A general written agreement drafted by a business lawyer is often enough for a partnership. These are also known as a partnership agreement.


2. Limited Partnership

A Limited Partnership (LP) involves one or more of the owners gaining more responsibility. The other partner (or partners) wishes to have limited involvement.
An example is two people want to start a business. The two share in the financial and workload responsibilities equally. They have a third partner who is a financial investor only.
A LP can assure that a partner’s potential for loss cannot exceed the extent of their investment. It can also establish that they are not involved in the day-to-day operation.
As with a GP, a partnership agreement is suggested when forming a LP. The agreement contains details on each partner’s physical and financial responsibilities.


3. Limited Liability Partnership

A Limited Liability Partnership (LLP) is like a GP in that all parties share power in the business.
Partners are generally not responsible if another partner acts negligently on behalf of the company.
A partnership agreement protects each partner from liability for the actions of another partner.


4. Limited Liability Limited Partnership

A Limited Liability Limited Partnership (LLLP) is a combination of a LP and a LLP. One or more owners may have more day-to-day responsibility and/or financial investment than others. A negligent act by one partner should not result in liability to other partners.

Because of the complex nature of this type of structure, an a agreement that is drafted by an experienced business lawyer is strongly recommended.

Tax Liability

Partnerships must file a separate tax return with the IRS regarding the income, expenses, gains, and losses of the firm.
The liability for taxes owed goes to the people listed on the agreement not the company.
If one partner fails to hold up their end of the financials, the remaining partners may be responsible for all financial obligations.
Different types of partnerships allow for partners to have varying levels of authority of their additions and liability. To protect each partner involved, a business law attorney will draft a partnership agreement.


Management Structure Requirements

Partners can solely manage and operate their business. No formal meetings are required. This can make management of partnerships easier.

If a business is growing at a rapid pace, a change from a partnership to a corporation can help. This will help owners better manage their workload. The help of qualified board members can aid in this effort as well.

What Else Should I Know About Partnerships?

There are other ways in which partnerships differ from incorporated businesses.

As you decide which type of legal entity is best for you, you may want to consider the following facts:

1. Unlike corporations or LLCs, partnerships are not considered separate legal entities. The partners are fully responsible for any financial or legal liabilities.

2. All partners are equally responsible for debts incurred by the business. LPs can let specified partners give up management duties for the sake of the business.

3. They must follow their specific state’s registration requirements. Contact our office for more information on Arizona’s requirements.

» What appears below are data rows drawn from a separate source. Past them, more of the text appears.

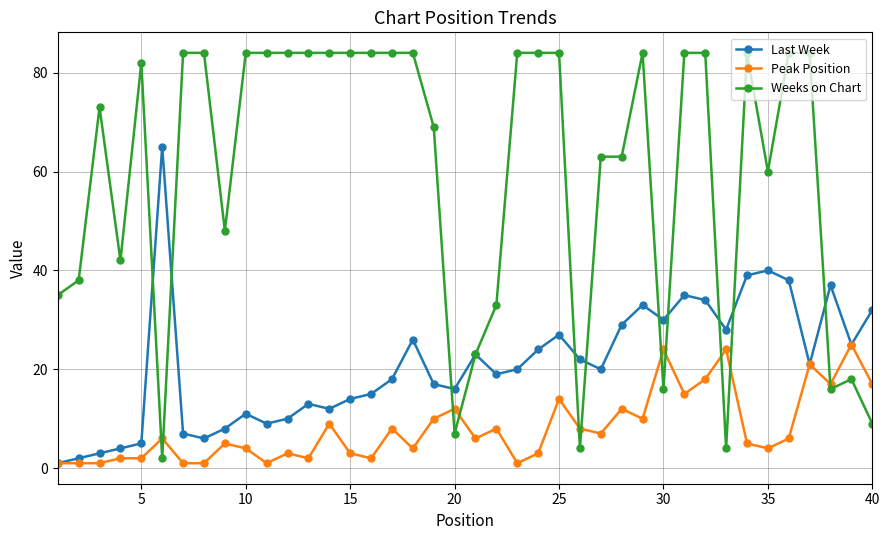

Which series has the largest total across all categories?

Weeks on Chart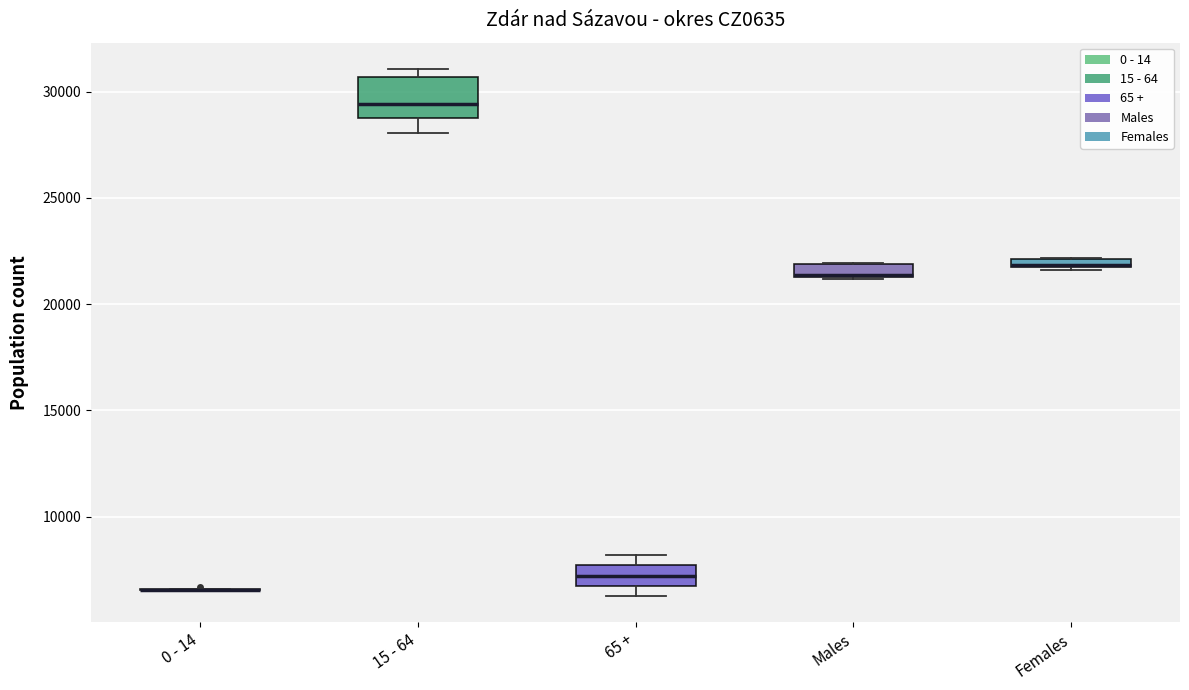

Where is the lower edge of the box for Females on the y-axis? The values are not printed on the chart, so give them approximately, as read against the axis.

21500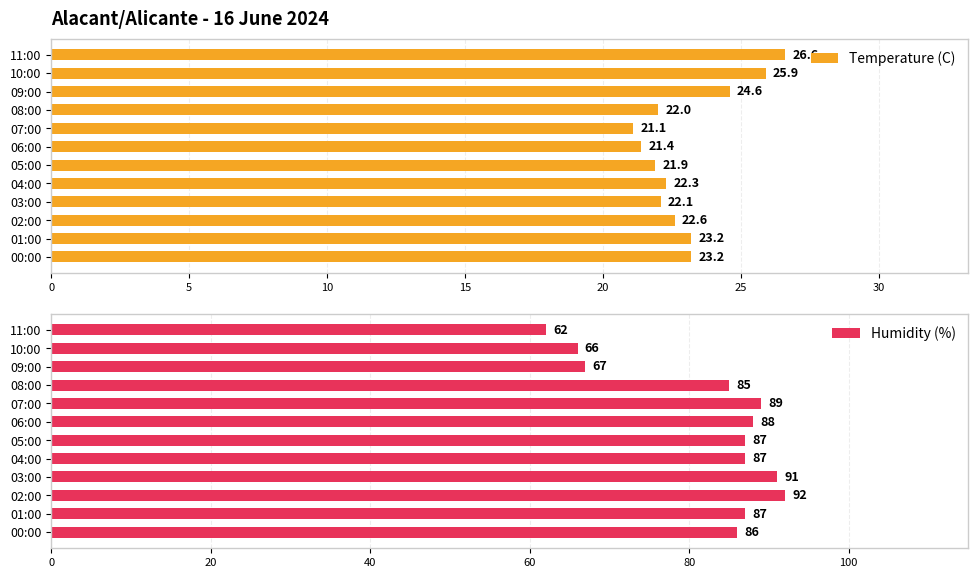

What is the approximate value of Temperature (C) at 11:00?

26.6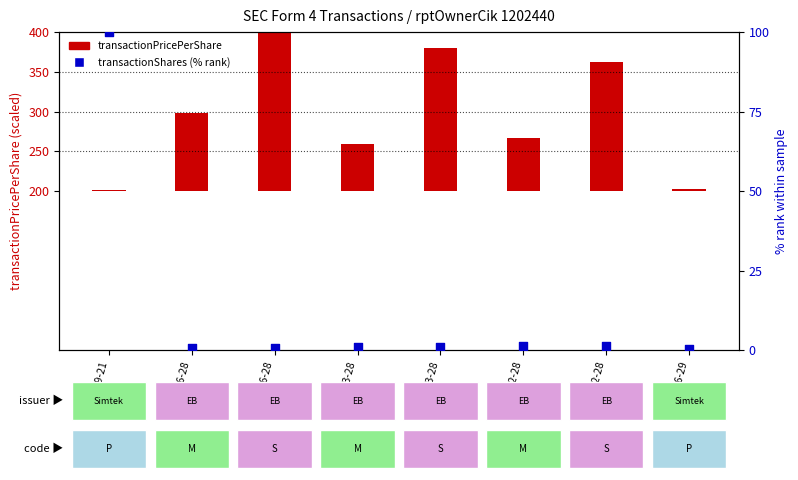

Which series contains the lowest Y value?

transactionShares (% rank)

4. Partners create a name to file their business under.

Partnerships are easier to create and manage than corporations or even LLCs. There are still important decisions that partners must make before outlining their agreement.

How do I Know if a Partnership is the Right Choice Me?

A partnership can be a good choice for a firm that is smaller and intends to stay that way for a few years but operated by more than one person.
It may not be a good fit for a business that is growing or needs the aid of a board of directors.
They do allow for more flexibility in establishing company rules and regulations. Yet, a corporation does help limit the owners’ personal responsibility for business debts and taxes.
There are many reasons why establishing a partnership could be beneficial for you and your partners.
Having a helping hand to walk you through the various avenues of business designation can save you a lot of work, time and money.